··· Data for this task ···

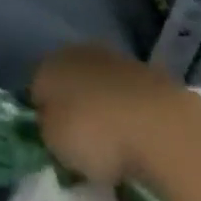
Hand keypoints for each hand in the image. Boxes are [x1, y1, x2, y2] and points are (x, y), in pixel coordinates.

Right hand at [30, 44, 200, 188]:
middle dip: (75, 108)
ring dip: (105, 110)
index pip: (37, 87)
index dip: (43, 115)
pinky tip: (139, 141)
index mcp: (51, 63)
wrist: (163, 127)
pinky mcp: (152, 76)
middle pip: (71, 83)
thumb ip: (48, 128)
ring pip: (102, 88)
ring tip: (115, 148)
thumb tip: (54, 123)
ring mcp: (118, 61)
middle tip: (82, 145)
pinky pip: (131, 99)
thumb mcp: (54, 142)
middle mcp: (80, 53)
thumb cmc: (95, 133)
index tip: (54, 142)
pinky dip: (132, 116)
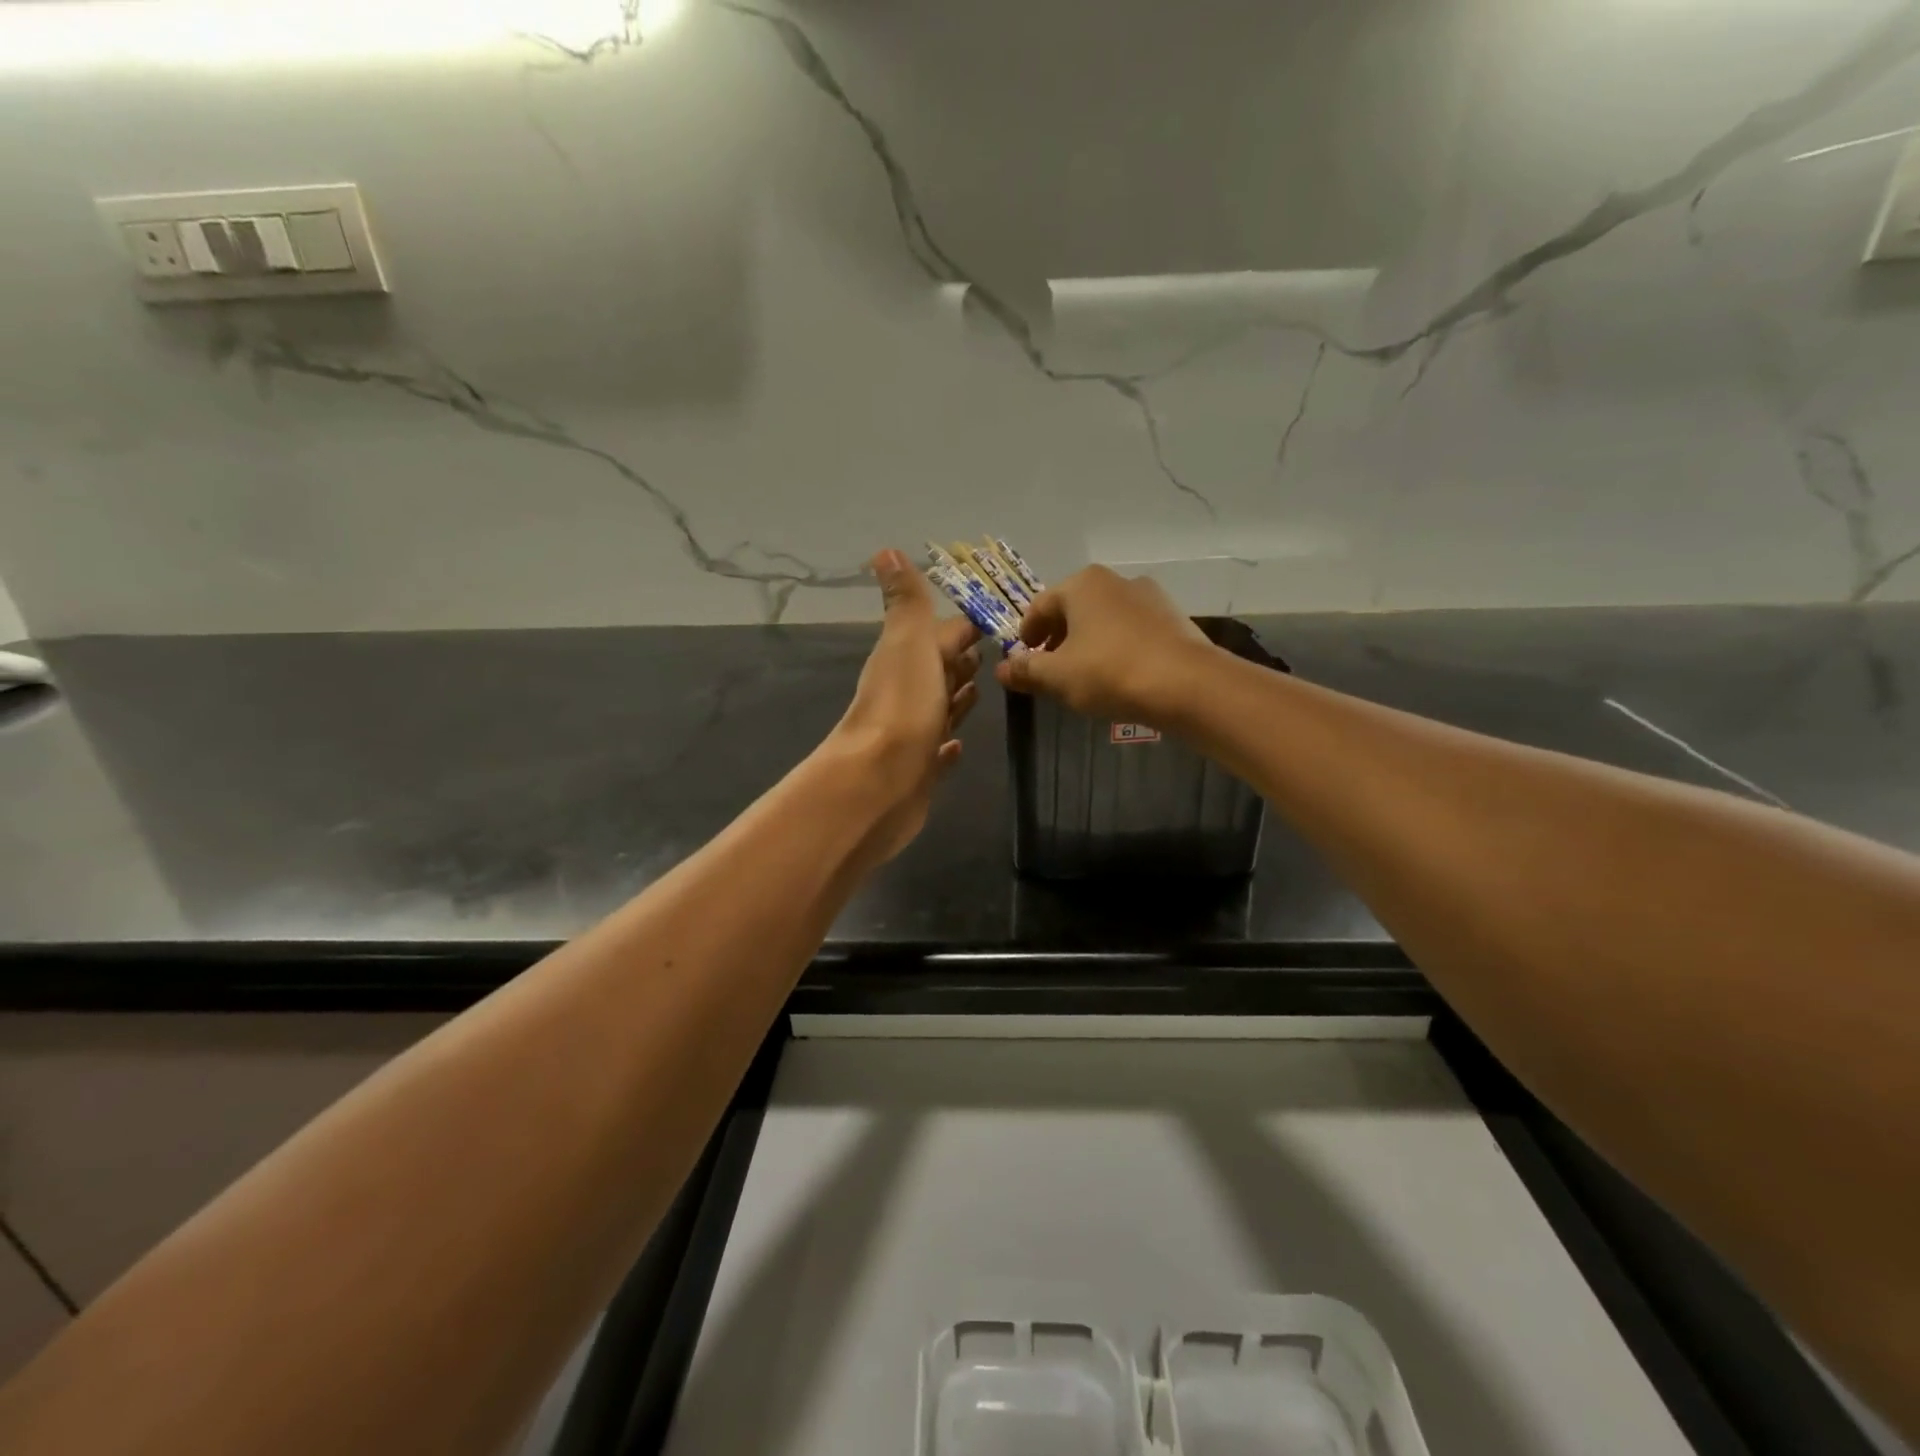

···

# What to produce
Filter the lines above so that only those with the string "pinky" remain, then copy them.

# Result
pinky tip: (139, 141)
pinky mcp: (152, 76)
pinky pip: (131, 99)
pinky dip: (132, 116)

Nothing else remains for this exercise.